Sure, Capps hit a bit of a bump in the road last week, blowing three saves in six days. But he really didn't pitch that poorly, and he has quickly righted the ship to leave everyone in NatsTown confident in his abilities every time he trots in from the bullpen.
Really, there's plenty of reason to be confident in the Nationals' bullpen as a whole these days. All seven current members hold ERAs under 4.06, and three hold ERAs under 2.00 (Tyler Clippard, Drew Storen and Doug Slaten).
Even the guy who has generally been considered the least-effective member of the club, Walker, owns a 3.94 ERA after making a key contribution to tonight's victory.
Walker is the guy who usually gets the ball when the Nationals are trailing, but tonight Jim Riggleman needed him with the game tied 5-5, when laboring starter John Lannan couldn't get through the fifth inning. Turns out Walker's 1 1/3 innings of scoreless relief was as important as anything else that took place. He was the bridge that got the game to Storen, Clippard and Capps.
"You get your opportunity in the game, you have to make the most of it," Walker said of his rare moment as the center of attention inside the Nats' clubhouse. "Middle relievers, if you're on SportsCenter, it's usually a bad thing. It's a home run or a bases-clearing double or something. You don't want to be on SportsCenter. You want to keep it nice and quiet and stay out of the spotlight and get your job done."

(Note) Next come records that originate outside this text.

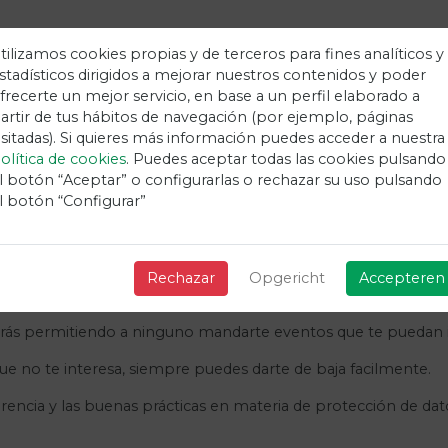
tilizamos cookies propias y de terceros para fines analíticos y
stadísticos dirigidos a mejorar nuestros contenidos y poder
frecerte un mejor servicio, en base a un perfil elaborado a
artir de tus hábitos de navegación (por ejemplo, páginas
ficaciones de eventos relacio
isitadas). Si quieres más información puedes acceder a nuestra
olítica de cookies
. Puedes aceptar todas las cookies pulsando
Vivetix
l botón “Aceptar” o configurarlas o rechazar su uso pulsando
l botón “Configurar”
con las entradas adquiridas de los organizadores o Vivetix lo 
a entrada como Vivetix pueden mandarte eventos relacionados 
Rechazar
Opgericht
Accepteren
e eventos de Vivetix tengan tus datos, sino solo aquellos a los
tarás permitiendo a ninguno mandarte eventos que te puedan i
ue no te interesa, siempre puedes darte de baja facilmente.
arencia y las buenas prácticas en materia de protección de da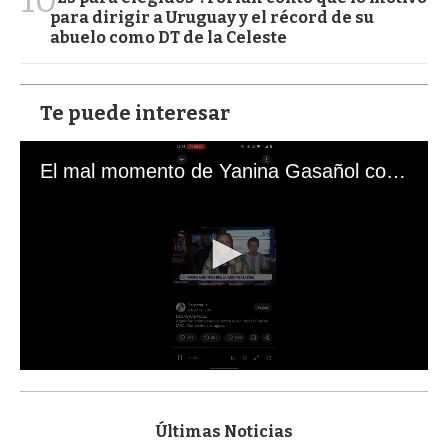
para dirigir a Uruguay y el récord de su
abuelo como DT de la Celeste
Te puede interesar
El mal momento de Yanina Gasañol con un hincha argentino en "Subrayado"
0
s
e
c
Últimas Noticias
o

This was not a well-played game tonight. Lannan did not pitch well. The defense committed two more errors. The lineup came through with a couple of clutch hits but couldn't deliver the knockout blow to Pirates right-hander Brad Lincoln in his MLB debut.
Credit for this win, then, goes to the bullpen. Walker, Storen, Clippard and Capps combined to toss 4 1/3 innings of two-hit ball.
"You can't say enough about the job Walker did tonight, as he's done all year, coming into different roles," Capps said. "Same thing with Clippard and Storen. Those guys threw well. It was a group effort. We tried to go out and pick everybody up, and we did a nice job tonight."
You can't help but wonder if over in the visitors' clubhouse, a Pirates organization that didn't think Capps was worth keeping last winter was kicking itself for a decision gone horribly wrong.